Open harshalcse opened 5 years ago
it is used to build new models from scratch. No finetuning from svhn or fsns models is necessary
what need to take care while preprocessing of dataset.
Hmm, not much I suppose... Just make sure you have already cropped text lines... you don;t really need to create a multistep curriculum for text recognition.
Right now training of SVHN dataset is done but when I used char_map.json because I want to train my custom mode only for alphanumeric characters only
python3 chainer/train_text_recognition.py /root/small_dataset_2/curriculum.json log --blank-label 0 --batch-size 16 --is-trainer-snapshot --use-dropout --char-map /root/small_dataset_2/ctc_char_map.json --gpu 0 --snapshot-interval 1000 --dropout-ratio 0.2 --epoch 200 -lr 0.0001
{
"0": 9250,
"1": 48,
"2": 49,
"3": 50,
"4": 51,
"5": 52,
"6": 53,
"7": 54,
"8": 55,
"9": 56,
"10": 57,
"11": 45,
"12": 65,
"13": 66,
"14": 67,
"15": 68,
"16": 69,
"17": 70,
"18": 71,
"19": 72,
"20": 74,
"21": 75,
"22": 76,
"23": 77,
"24": 78,
"25": 80,
"26": 82,
"27": 83,
"28": 84,
"29": 85,
"30": 86,
"31": 87,
"32": 88,
"33": 89,
"34": 90
}
my gt_word.csv file look like this
17 1
/root/small_dataset_2/9999/0.JPG MRHDG1840KP033812
/root/small_dataset_2/9999/1.JPG MRHRW2840KP060067
/root/small_dataset_2/9999/2.JPG MRHDG1847KP033824
/root/small_dataset_2/9999/3.JPG MRHRW2850KP062158
/root/small_dataset_2/9999/5.JPG MRHDG1840KP032255
/root/small_dataset_2/9999/6.JPG MRHRW6830KP102532
/root/small_dataset_2/9999/7.JPG MRHRU5870KP101363
/root/small_dataset_2/9999/9.JPG MRHRU5850KP100742
/root/small_dataset_2/9999/10.JPG MRHRW1850KP081060
/root/small_dataset_2/9999/11.JPG MRHDG1845KP032378
but got following error
format(optimizer.eps))
Exception in main training loop: '35'
Traceback (most recent call last):
File "/usr/lib/python3.5/site-packages/chainer/training/trainer.py", line 315, in run
update()
File "/usr/lib/python3.5/site-packages/chainer/training/updaters/standard_updater.py", line 165, in update
self.update_core()
File "/usr/lib/python3.5/site-packages/chainer/training/updaters/multiprocess_parallel_updater.py", line 235, in update_core
loss = _calc_loss(self._master, batch)
File "/usr/lib/python3.5/site-packages/chainer/training/updaters/multiprocess_parallel_updater.py", line 269, in _calc_loss
return model(*in_arrays)
File "/root/see-master/chainer/utils/multi_accuracy_classifier.py", line 48, in __call__
reported_accuracies = self.accfun(self.y, t)
File "/root/see-master/chainer/metrics/textrec_metrics.py", line 47, in calc_accuracy
word = "".join(map(self.label_to_char, word))
File "/root/see-master/chainer/metrics/loss_metrics.py", line 181, in label_to_char
return chr(self.char_map[str(label)])

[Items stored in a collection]
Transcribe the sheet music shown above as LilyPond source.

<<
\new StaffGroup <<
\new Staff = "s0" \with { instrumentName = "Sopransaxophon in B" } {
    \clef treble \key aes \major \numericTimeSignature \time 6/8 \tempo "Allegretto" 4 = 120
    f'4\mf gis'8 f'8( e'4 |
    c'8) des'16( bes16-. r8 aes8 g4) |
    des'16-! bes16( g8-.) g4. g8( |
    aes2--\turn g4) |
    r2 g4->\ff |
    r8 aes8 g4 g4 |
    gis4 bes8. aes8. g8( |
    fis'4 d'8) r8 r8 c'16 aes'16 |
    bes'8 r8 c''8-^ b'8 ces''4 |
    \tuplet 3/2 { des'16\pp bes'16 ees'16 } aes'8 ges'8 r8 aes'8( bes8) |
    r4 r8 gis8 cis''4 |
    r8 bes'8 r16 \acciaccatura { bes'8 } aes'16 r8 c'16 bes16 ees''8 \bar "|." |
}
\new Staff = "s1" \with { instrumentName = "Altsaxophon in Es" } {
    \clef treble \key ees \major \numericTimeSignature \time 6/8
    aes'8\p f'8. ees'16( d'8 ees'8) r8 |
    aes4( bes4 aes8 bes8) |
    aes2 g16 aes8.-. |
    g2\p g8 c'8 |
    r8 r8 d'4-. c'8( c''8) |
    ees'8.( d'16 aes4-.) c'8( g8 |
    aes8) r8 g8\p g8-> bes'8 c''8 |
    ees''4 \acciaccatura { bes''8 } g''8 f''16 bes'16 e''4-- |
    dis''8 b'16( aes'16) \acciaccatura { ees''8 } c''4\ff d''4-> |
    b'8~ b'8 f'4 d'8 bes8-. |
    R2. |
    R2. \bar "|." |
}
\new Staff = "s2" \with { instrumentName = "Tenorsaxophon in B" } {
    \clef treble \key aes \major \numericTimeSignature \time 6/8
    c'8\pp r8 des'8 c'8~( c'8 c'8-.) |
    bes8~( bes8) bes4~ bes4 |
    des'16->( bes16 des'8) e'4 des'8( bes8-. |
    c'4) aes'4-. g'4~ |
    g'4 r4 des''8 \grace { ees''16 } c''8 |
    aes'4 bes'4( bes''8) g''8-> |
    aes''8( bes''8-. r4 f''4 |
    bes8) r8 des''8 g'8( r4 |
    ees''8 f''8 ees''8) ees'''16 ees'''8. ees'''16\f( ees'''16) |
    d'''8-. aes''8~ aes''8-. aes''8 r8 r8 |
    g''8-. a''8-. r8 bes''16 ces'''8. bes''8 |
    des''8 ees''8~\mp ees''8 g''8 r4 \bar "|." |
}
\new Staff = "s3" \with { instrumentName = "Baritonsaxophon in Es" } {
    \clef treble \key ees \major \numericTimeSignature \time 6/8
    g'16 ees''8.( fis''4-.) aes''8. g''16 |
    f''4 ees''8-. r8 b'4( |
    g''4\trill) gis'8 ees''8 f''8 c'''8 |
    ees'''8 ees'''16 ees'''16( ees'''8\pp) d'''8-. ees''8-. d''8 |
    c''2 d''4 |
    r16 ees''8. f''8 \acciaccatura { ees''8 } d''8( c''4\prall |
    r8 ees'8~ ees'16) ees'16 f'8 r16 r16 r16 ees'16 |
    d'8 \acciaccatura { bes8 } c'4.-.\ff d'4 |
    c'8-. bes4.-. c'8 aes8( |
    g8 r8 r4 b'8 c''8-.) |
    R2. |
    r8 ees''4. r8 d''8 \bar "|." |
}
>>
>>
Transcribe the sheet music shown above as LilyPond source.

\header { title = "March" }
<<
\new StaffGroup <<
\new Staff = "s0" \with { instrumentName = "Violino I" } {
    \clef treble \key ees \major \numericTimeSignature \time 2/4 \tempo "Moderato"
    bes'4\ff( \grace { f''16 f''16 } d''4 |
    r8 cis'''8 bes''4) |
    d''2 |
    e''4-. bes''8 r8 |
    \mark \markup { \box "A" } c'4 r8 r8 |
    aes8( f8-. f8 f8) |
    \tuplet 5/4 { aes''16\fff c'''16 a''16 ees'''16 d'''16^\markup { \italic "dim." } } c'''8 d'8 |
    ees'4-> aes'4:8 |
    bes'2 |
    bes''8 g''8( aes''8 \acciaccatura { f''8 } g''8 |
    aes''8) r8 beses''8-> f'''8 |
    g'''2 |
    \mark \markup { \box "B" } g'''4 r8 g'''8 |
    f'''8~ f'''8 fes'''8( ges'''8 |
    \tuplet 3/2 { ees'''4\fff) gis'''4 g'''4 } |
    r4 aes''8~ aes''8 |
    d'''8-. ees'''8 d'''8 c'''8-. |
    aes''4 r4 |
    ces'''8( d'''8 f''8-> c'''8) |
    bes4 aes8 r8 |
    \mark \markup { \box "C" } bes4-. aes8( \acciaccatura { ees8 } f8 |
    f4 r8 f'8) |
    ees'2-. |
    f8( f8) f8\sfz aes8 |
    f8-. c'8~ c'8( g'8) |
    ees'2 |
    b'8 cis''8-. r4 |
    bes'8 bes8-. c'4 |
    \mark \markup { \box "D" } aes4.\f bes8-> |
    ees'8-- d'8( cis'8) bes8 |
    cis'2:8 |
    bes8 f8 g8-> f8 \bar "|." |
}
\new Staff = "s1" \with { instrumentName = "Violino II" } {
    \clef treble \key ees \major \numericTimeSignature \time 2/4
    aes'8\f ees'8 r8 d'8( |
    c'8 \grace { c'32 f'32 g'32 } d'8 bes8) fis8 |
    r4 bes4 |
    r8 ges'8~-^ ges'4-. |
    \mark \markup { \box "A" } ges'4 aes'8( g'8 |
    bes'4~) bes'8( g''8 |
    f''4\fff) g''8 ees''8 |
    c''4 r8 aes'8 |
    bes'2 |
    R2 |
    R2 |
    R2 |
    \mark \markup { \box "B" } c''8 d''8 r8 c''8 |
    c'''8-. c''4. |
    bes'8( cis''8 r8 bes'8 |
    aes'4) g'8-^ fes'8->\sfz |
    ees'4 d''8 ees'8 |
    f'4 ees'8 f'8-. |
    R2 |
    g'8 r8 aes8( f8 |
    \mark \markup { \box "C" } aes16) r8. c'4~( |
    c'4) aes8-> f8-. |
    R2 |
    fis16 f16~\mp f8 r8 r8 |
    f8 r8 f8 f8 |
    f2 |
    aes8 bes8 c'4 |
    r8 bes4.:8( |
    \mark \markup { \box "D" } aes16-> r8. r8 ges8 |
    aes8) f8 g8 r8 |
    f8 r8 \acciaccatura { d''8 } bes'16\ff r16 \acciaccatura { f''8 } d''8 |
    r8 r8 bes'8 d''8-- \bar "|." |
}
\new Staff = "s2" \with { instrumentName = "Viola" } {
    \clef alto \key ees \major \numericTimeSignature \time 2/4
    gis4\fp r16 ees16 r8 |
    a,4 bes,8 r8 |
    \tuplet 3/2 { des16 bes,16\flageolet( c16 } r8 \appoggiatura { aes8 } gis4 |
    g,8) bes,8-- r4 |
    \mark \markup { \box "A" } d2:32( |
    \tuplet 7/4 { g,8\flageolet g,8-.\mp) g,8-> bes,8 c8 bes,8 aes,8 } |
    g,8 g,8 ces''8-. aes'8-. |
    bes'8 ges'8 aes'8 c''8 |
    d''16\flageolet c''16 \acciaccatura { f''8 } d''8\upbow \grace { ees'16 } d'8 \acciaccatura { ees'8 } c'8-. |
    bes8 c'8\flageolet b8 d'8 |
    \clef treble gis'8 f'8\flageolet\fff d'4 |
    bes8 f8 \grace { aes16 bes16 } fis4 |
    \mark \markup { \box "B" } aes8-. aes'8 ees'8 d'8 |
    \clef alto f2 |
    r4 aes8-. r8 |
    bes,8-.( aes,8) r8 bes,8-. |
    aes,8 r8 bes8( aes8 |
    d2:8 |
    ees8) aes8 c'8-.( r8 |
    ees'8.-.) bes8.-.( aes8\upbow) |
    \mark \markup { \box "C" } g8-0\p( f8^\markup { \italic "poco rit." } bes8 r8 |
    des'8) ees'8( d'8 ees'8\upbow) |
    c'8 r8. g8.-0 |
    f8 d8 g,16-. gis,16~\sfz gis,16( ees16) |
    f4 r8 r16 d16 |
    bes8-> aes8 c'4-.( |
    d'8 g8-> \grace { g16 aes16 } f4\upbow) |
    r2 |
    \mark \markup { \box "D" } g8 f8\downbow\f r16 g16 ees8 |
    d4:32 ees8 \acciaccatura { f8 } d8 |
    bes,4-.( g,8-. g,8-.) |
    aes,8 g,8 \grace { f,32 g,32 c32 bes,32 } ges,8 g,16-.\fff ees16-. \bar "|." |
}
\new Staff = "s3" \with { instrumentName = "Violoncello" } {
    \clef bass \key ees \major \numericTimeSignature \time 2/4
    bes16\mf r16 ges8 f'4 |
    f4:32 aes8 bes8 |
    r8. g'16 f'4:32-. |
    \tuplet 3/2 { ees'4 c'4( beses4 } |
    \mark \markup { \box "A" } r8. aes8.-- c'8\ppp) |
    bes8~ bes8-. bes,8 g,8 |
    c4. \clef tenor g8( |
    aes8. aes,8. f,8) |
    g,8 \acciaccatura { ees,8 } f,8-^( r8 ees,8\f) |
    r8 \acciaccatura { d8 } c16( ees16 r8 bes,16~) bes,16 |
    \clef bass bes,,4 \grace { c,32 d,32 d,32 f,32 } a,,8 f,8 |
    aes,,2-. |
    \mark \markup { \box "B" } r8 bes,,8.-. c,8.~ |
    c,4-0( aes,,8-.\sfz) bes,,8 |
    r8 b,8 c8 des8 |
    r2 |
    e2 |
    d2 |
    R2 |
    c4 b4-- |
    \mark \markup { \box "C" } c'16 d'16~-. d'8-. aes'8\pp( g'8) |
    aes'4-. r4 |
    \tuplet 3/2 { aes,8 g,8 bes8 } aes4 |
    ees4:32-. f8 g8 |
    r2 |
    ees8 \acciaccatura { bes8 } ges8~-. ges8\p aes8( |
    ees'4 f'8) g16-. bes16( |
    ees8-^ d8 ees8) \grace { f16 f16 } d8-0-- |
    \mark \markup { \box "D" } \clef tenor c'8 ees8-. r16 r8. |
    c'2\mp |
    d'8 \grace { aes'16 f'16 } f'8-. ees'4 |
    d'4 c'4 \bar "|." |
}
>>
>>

**EXERCISE DIRECTIONS:** Extract the passage of the training thread starting at "Open harshalcse opened" and ending at "for text recognition.". Work from the thread alone.

**EXPECTED OUTPUT:**
Open harshalcse opened 5 years ago
it is used to build new models from scratch. No finetuning from svhn or fsns models is necessary
what need to take care while preprocessing of dataset.
Hmm, not much I suppose... Just make sure you have already cropped text lines... you don;t really need to create a multistep curriculum for text recognition.